Sadece sevmediklerim değil, sadece Türkle ve Türklükle husumeti olanlar değil, sevdiklerim ve sapına kadar Türk dostlarım hala bunca badireden sonra İkinci Dünya Harbi sonrasının denge politikası ya da günümüzün popülizm rüzgarı etkisinde, Türk milletine ve Türk milliyetçiliğine 'faşizm' ya da ' etnikçilik damgası' vuruyorsa; ben ne yapmalıyım? Bir Türk olarak 'hadi canım siz de' diye basıp gitmeli miyim yoksa 'Türk olduğum için' inkarcılardan özür mü dilemeliyim?

Ben cevabını bildiğim bir soruyu soruyorum size; aslında sizin de cevabınızı biliyorum ama inadına soruyorum; hergeleliğine soruyorum. 'Damara basmak' derler ya, tam da onun için, nabzı giderek biraz daha az atan, biraz daha 'ben öldüm' dediği sanılan ama aslında hiç de öyle olmayan Türkün, yani sizin o asil kanınızın dolaştığı damarınıza basmak için soruyorum.

Ne ırkçılıktır bu ne de haşa ve haşa on bir asırdan beri ruhumuzu ve beynimizi kapsayan ve şekillendiren o 'kalple tasdik ve dille ikrar eylediğimiz' İslama aykırılıktır.
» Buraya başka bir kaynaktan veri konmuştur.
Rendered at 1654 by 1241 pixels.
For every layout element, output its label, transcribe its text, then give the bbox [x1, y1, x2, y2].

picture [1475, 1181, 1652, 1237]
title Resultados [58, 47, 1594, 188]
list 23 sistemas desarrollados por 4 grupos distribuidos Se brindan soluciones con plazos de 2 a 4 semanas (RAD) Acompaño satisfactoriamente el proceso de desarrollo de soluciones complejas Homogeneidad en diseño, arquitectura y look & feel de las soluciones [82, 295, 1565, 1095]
Bu, bizi 'anlaşalım diye ayrı ayrı yaratan' Cenabı Hakk'ın hikmetine teslimiyet ve o hikmete şükrandır. Ve dünyaya 'Allah'ın nizamını Türke ve İslamiyete has 'adalet dairesi çerçevesinde hakim kılmak' için yola çıkan ve o gündür bugündür aynı yolda şaşmadan yürüyen bu millete mensubiyetin haklı gururudur. Dikkat edin boş ve mesnetsiz kibirden bahsetmiyorum, taşınması zor ama hak edilmiş bir onurdur anlatmaya çalıştığım.
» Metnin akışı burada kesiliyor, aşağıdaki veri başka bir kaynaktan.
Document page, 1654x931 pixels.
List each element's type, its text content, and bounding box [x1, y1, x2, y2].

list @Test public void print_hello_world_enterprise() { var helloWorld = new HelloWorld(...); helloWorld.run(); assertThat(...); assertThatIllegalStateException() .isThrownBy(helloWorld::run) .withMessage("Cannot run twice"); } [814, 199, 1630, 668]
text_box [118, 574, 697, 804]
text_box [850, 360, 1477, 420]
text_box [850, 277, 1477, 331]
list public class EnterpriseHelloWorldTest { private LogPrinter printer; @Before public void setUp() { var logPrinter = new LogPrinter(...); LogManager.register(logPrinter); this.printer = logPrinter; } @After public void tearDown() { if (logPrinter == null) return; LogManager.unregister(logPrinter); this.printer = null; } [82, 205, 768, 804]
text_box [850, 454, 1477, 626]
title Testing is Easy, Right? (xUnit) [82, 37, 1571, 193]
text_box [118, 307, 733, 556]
Biz bir milletiz ve her millet gibi bizim milletimizin içinde de farklı dilleri konuşan, farklı inançları taşıyan, farklı etnik kökenlerden ve hatta yaşanmış çaresizlikler sonucu farklı coğrafyalardan daha doğrusu kaybedilmiş eski vatan topraklarından gelen insanlar, halklar vardır ve olmaya devam edecektir. Ama hepimizin, bu ülkenin ilk sahipleri ile son müntesiplerinin aynı eşit haklar ve aynı sorumlulukla bu ülkeye sahip çıkmak, bu millete mensubiyetin gururunu taşımak ve bu devlete sadakat borcumuz vardır.
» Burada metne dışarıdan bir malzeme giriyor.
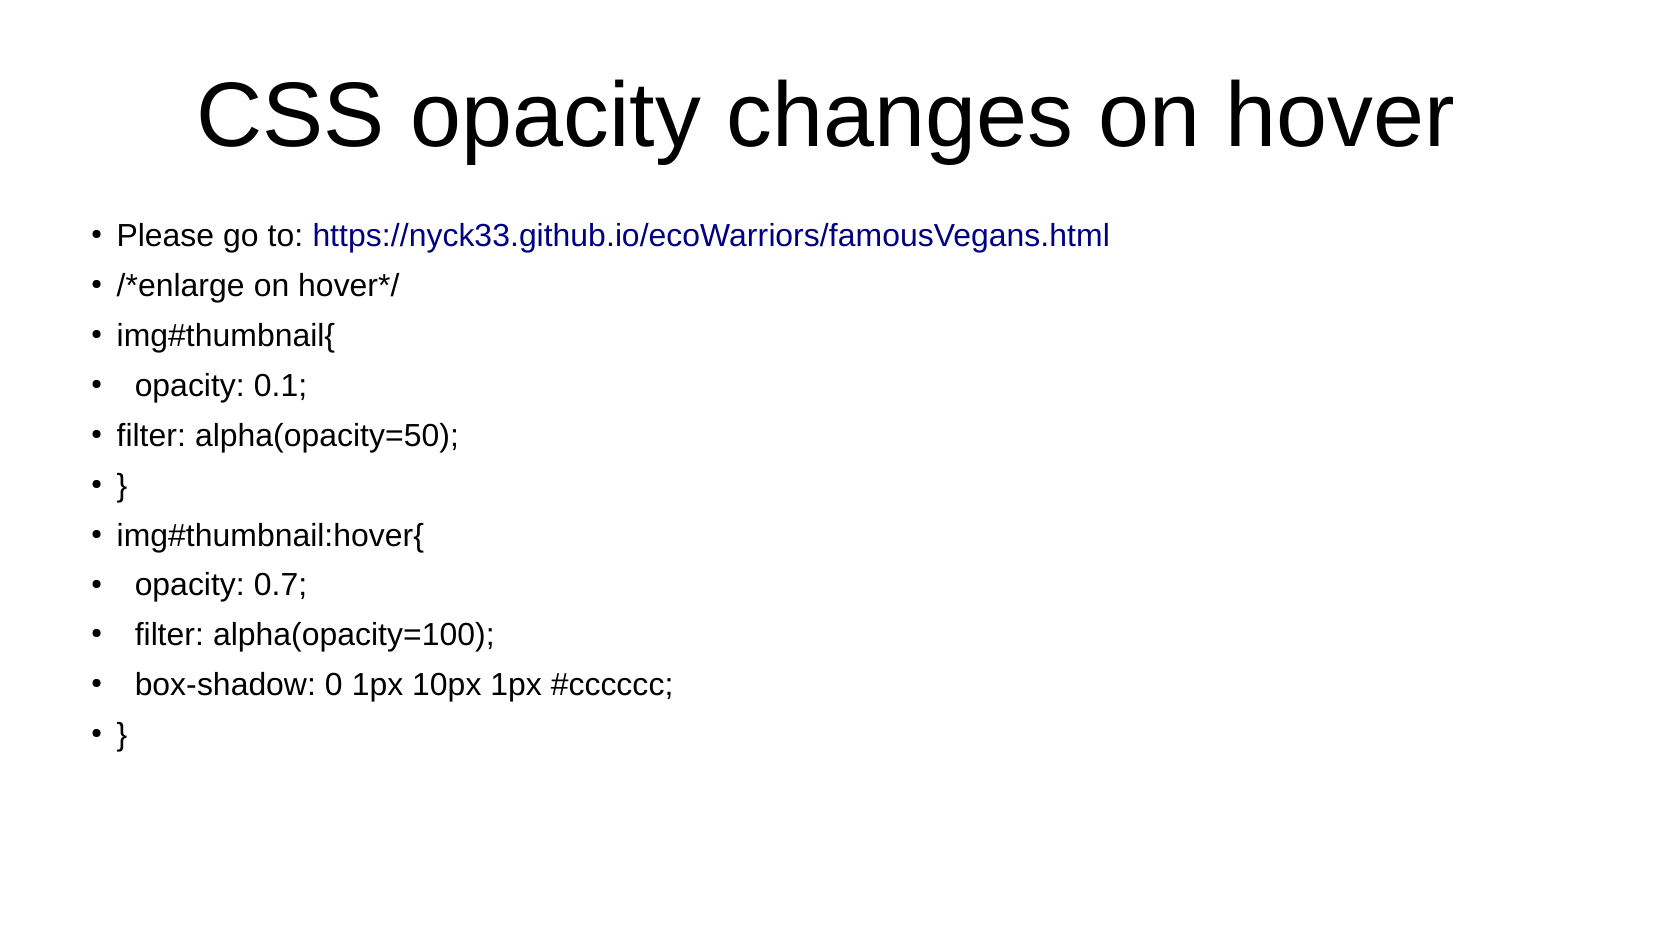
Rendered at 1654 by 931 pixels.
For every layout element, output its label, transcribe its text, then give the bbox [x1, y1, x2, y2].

title CSS opacity changes on hover [82, 37, 1571, 193]
list Please go to: https://nyck33.github.io/ecoWarriors/famousVegans.html /*enlarge on hover*/ img#thumbnail{ opacity: 0.1; filter: alpha(opacity=50); } img#thumbnail:hover{ opacity: 0.7; filter: alpha(opacity=100); box-shadow: 0 1px 10px 1px #cccccc; } [82, 217, 1571, 758]
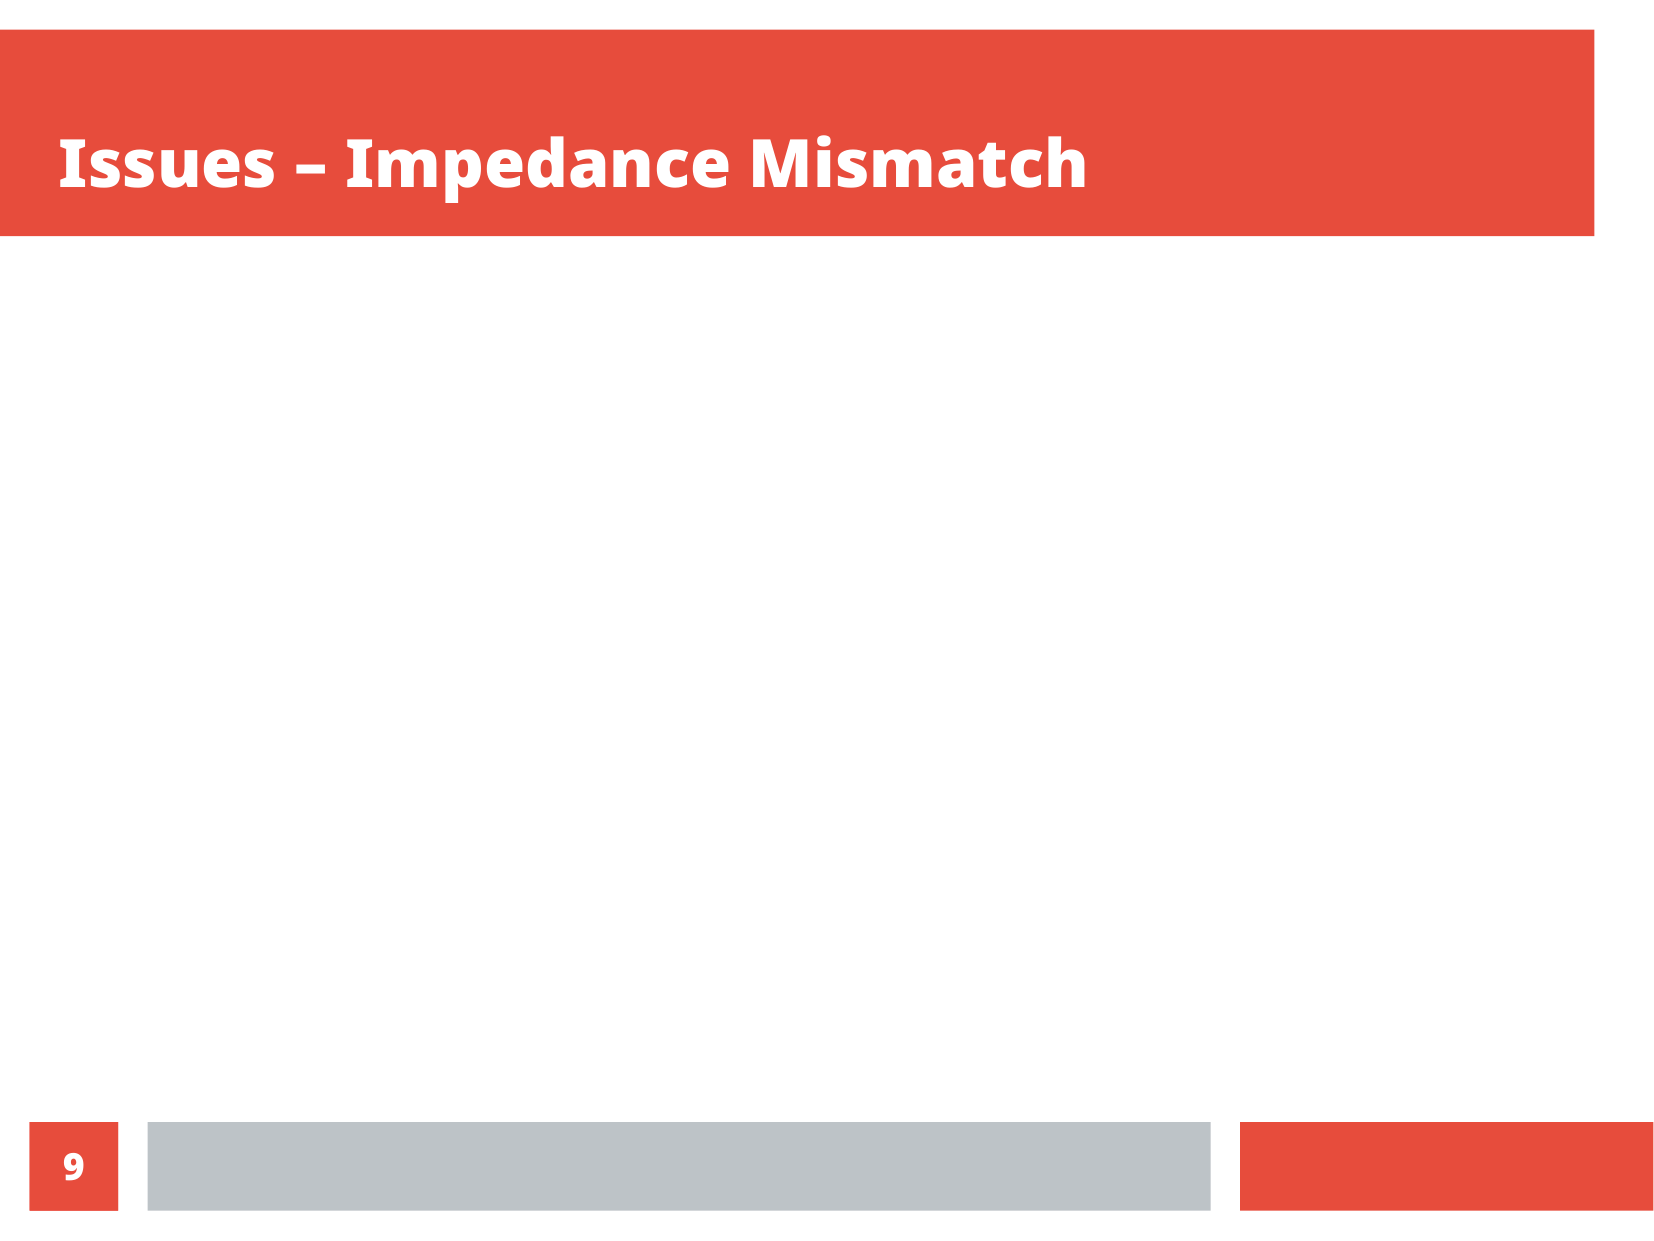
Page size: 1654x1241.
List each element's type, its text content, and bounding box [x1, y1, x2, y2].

title Issues – Impedance Mismatch [59, 59, 1595, 207]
Ne bu coğrafyaya, daha doğrusu bu ortak vatana ne hangi kökenden gelirsek gelelim, hangi mezhep ve meşrebe mensup olursak olalım bir ferdi olmakla gurur duyacağımız, duymamız gereken bu millete ve bu devlete sadakatimizi unutmak ve hele de inkar etmek hakkımız vardır.

Birileri söylemekten ne kadar imtina ederse etsin ya da söylemeyi ne kadar gereksiz görürse görsün; bu milletin bir adı vardır, o da Türk milletidir. Aynı şekilde hangi mülki ve mahalli erkan tabelasından silmeye kalkarsa kalksın, bu devlet Türkiye Cumhuriyeti Devleti'dir. Bu devletin adı Türktür, dili Türkçedir, bayrağı Türk Bayrağı, başkenti Ankara'dır. Budur benim dediğim ve eğer söz konusu bunlarsa gerisi teferruattır.

Gençlik yıllarımdan hafızama yirmilik bir mıh gibi çakılmış bir cümle var 'Eller kızacak diye sevmeyelim mi?' cümlesi bu. Tam da böyle olmayabilir ama mealen böyledir ve de tam da günümüze uygundur. Sahi birileri kızacak diye 'Türküm' demeyelim mi? Bu milletin adı bu ve ben bu milletin bir ferdiyim. Niye kızarlar ki bana 'Türküm' dediğim için. Irkçılık değildir bu hele de dış merkezli ve aptal destekli 'kafatasçılık' suçlamasıyla uzaktan yakından hiç mi hiç ilgisi yoktur.

Bu millet ve bu vatan ve de bu devlet; hangi etnik kökenden ve hangi farklı coğrafyadan gelirsek gelelim, hangi meşrebe ve hangi mezhebe, hele de hangi tarikata, hangi cemaate mensup, hangi siyasi partiye ve hangi sosyal ve sportif kulübe üye olursak olalım, hepimizindir ve Türklük hepimizim ortak üst kimliğidir.

Ben ne pişmanım ne de özür dileyeceğim, tam tersi şimdiye kadar olduğu gibi şimdiden sonra da bu millete mensubiyetin gururunu taşıyacağım.